**Your instructions**
Pick out every line below that contains the word "latitude". Case counts.
===
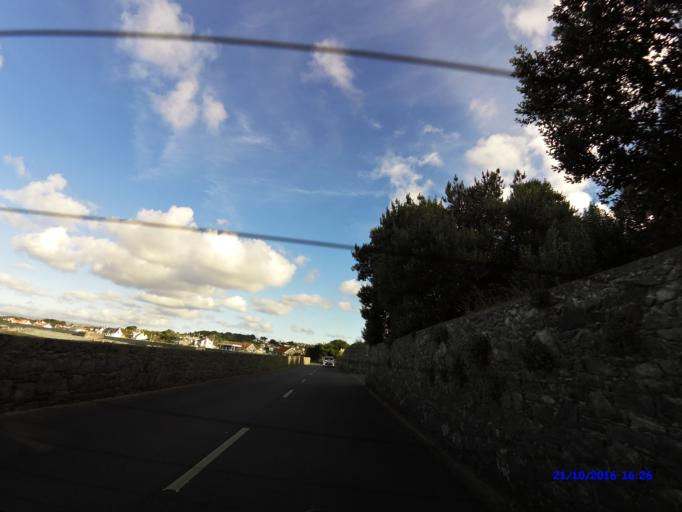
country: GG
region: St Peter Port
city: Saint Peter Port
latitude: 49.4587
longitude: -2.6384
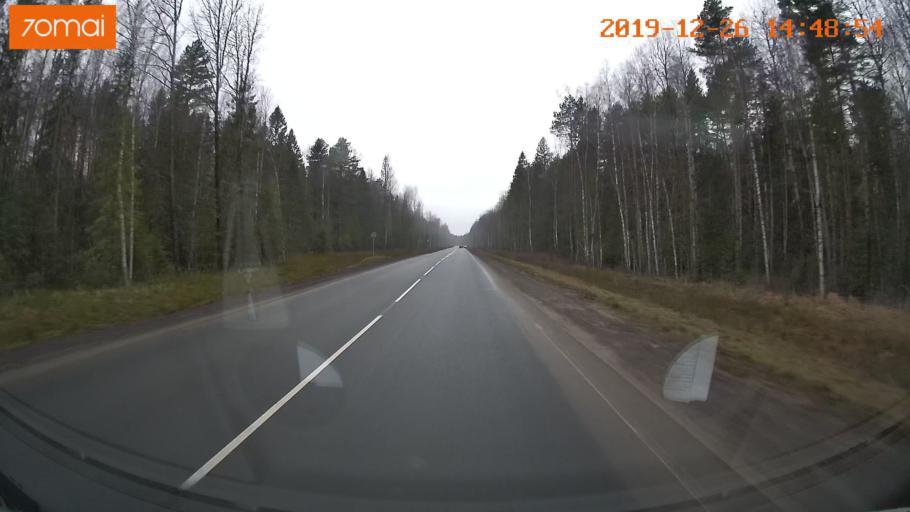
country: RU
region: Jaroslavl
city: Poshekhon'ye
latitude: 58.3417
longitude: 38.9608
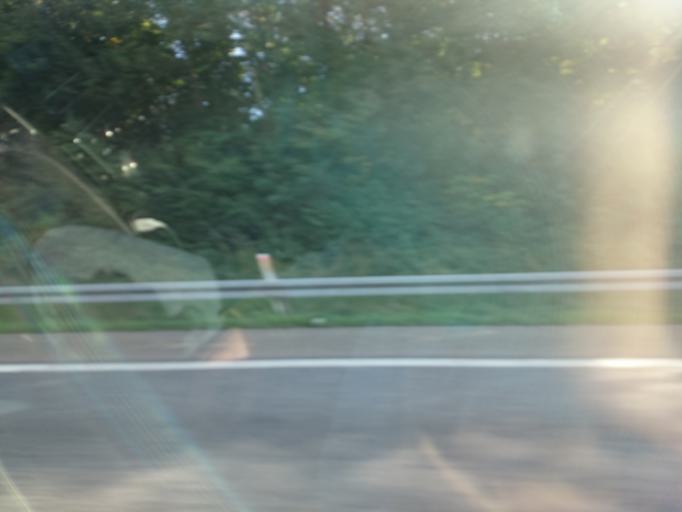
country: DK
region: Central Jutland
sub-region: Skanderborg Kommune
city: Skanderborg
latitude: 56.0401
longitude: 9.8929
===
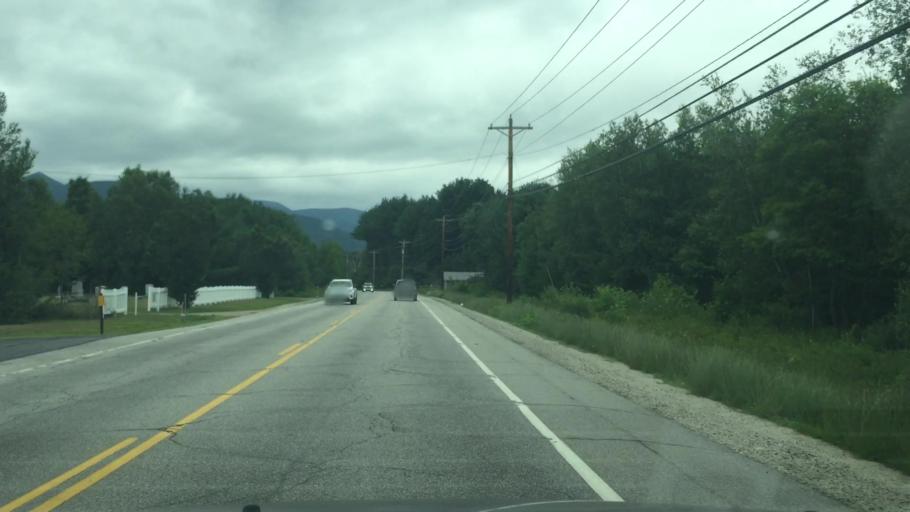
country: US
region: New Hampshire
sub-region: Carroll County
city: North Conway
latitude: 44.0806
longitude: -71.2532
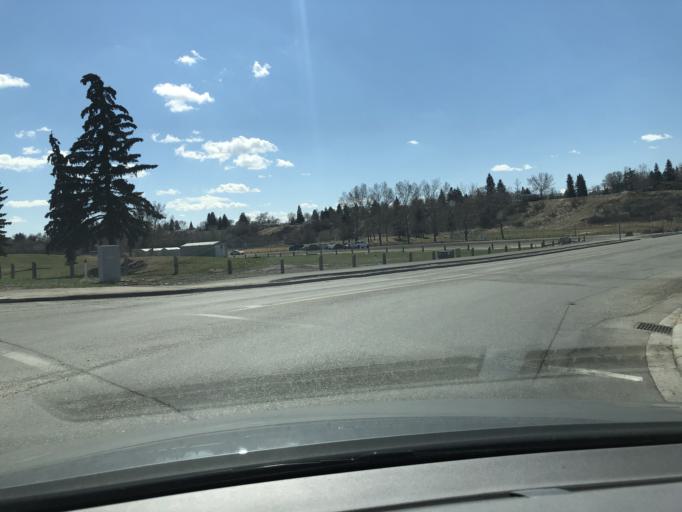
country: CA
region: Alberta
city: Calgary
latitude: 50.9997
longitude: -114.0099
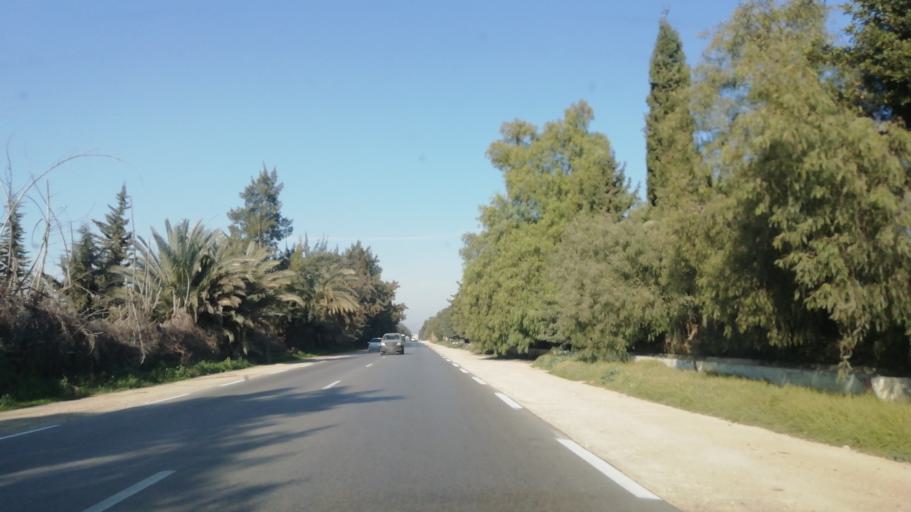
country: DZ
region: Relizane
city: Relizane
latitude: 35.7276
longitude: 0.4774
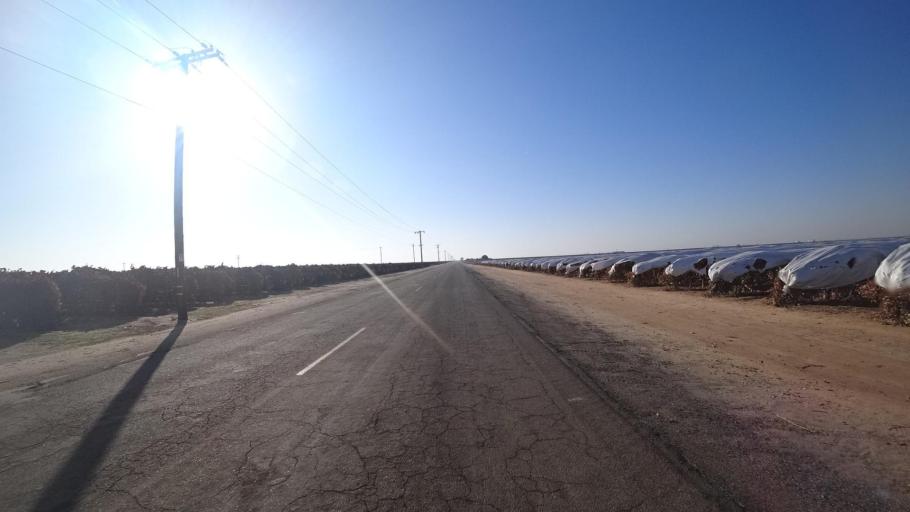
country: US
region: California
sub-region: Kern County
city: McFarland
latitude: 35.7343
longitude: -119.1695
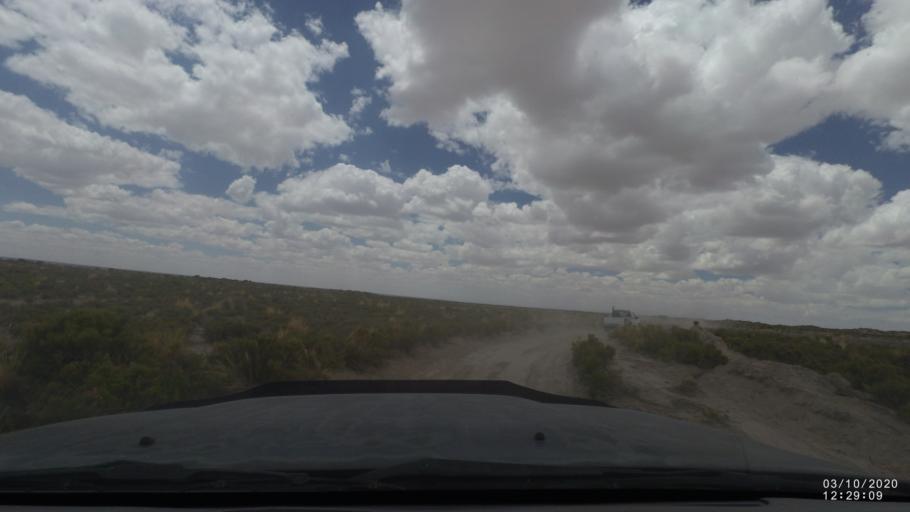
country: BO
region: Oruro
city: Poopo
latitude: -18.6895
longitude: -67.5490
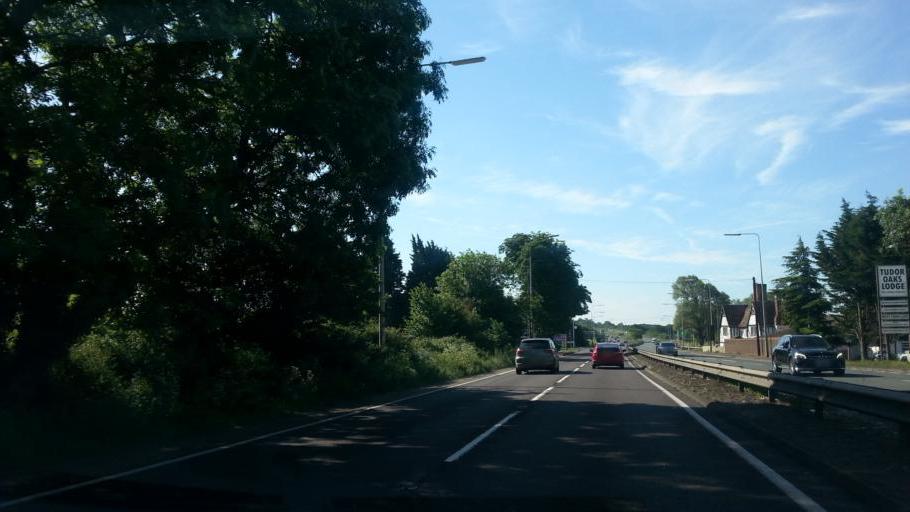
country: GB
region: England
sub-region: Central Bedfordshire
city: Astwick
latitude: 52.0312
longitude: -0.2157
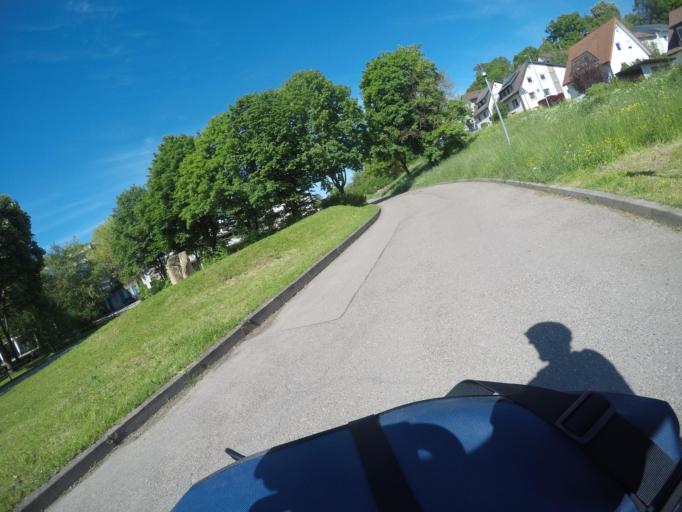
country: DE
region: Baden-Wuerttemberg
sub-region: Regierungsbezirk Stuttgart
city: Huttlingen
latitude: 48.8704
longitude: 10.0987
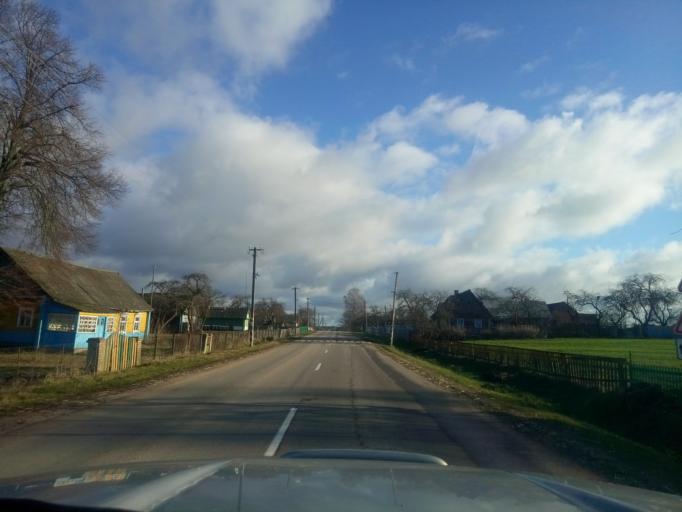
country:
===
**Answer for the task**
latitude: 49.4587
latitude: 58.3417
latitude: 56.0401
latitude: 44.0806
latitude: 50.9997
latitude: 35.7276
latitude: 35.7343
latitude: -18.6895
latitude: 52.0312
latitude: 48.8704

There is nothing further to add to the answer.